(Text section):
BAZ-2215 Delfin (dolphin) is a small class minibus designed to transport passengers on city commercial routes. BAZ-2215 buses were assembled at two plants at once — BAZ and ChAZ. BAZ-2215 is a derived model from the widespread GAZelle. It is based on the chassis GAZ-3302, and the body design is the development of Ukrainian designers.

Description
The most noticeable difference is the height of the buses produced in Boryspil. They are much higher than the height of the GAZelle and allow passengers to stand in the cabin at full height. Due to this, as well as due to the presence of handrails in the cabin, standing passengers are allowed to travel. The cabin is equipped with fourteen chairs and is fenced off from the driver's cab with a partition. Passenger doors located in front of the body are automatic, there are also emergency manual doors in the back of the cabin. Wide windows provide a good overview; ventilation of the cabin is carried out with the help of one hatch in the roof and a vent on the side windows.

(Set problem A):
Name every vehicle model mentioned in the BAZ-2215 minibus description.
(Set problem B):
According to the BAZ-2215 minibus description, how many chairs are in the cabin?
(Set problem C):
Write the next part of the BAZ-2215 minibus description, picking up after its final sentence.

(Dataset section):
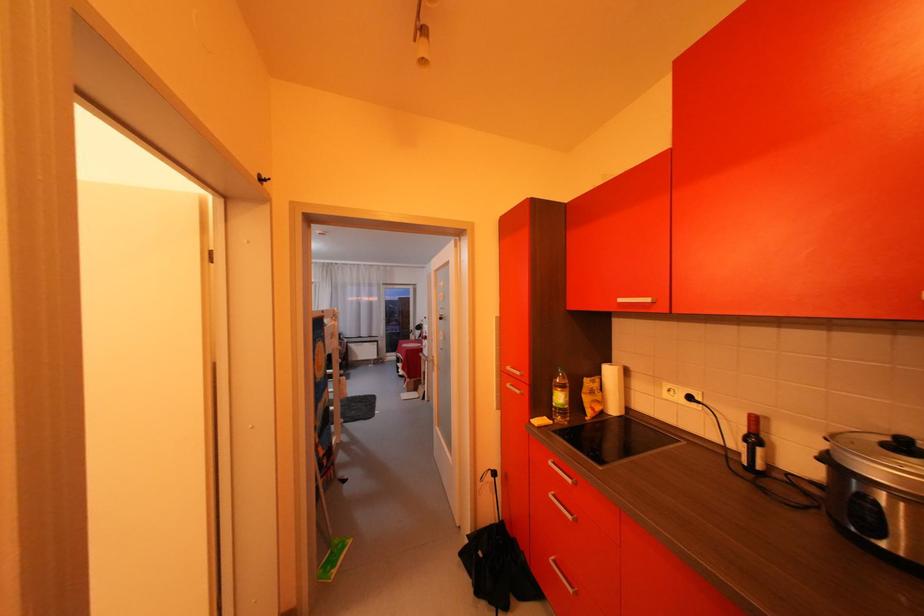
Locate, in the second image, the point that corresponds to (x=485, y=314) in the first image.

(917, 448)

(Expected output A):
BAZ-2215, GAZelle, GAZ-3302

(Expected output B):
Fourteen.

(Expected output C):
History
The first BAZ-2215 cars were assembled at the Boryspil Bus Factory in Prolisky, but the production facilities of this enterprise, where BAZ-A079 buses were already produced, were not enough to produce a new model alongside BAZ A079. Therefore, in August 2003, on the basis of the enterprise "ChernihivAvtoDetal", the Chernihiv Bus Factory was created, where in September of the same year the production of BAZ-2215 minibuses began. For some time, the machines were assembled at two factories at the same time but later BAZ had stopped their assembly and only Chernihiv kept producing the Delfin.

In 2003–2004, in addition to the standard modification, the Boryspil Bus Factory also produced buses on the chassis of the pre-restyling GAZelle. They received the BAZ-22151 index.

Since 2006, instead of BAZ-2215, its modification BAZ-22154 began to be produced. It has a ZMZ-405.22 engine, which meets the adopted standards of environmental safety in Ukraine, Euro-2. In addition, the updated "Dolphins" are equipped with the ABS system of the German company Wabco.

In 2010, the BAZ-22155 was presented, equipped with engine UMZ-4216 (Euro-3). Such machines are no different from BAZ-22154. In the same year, production of this family of buses stopped.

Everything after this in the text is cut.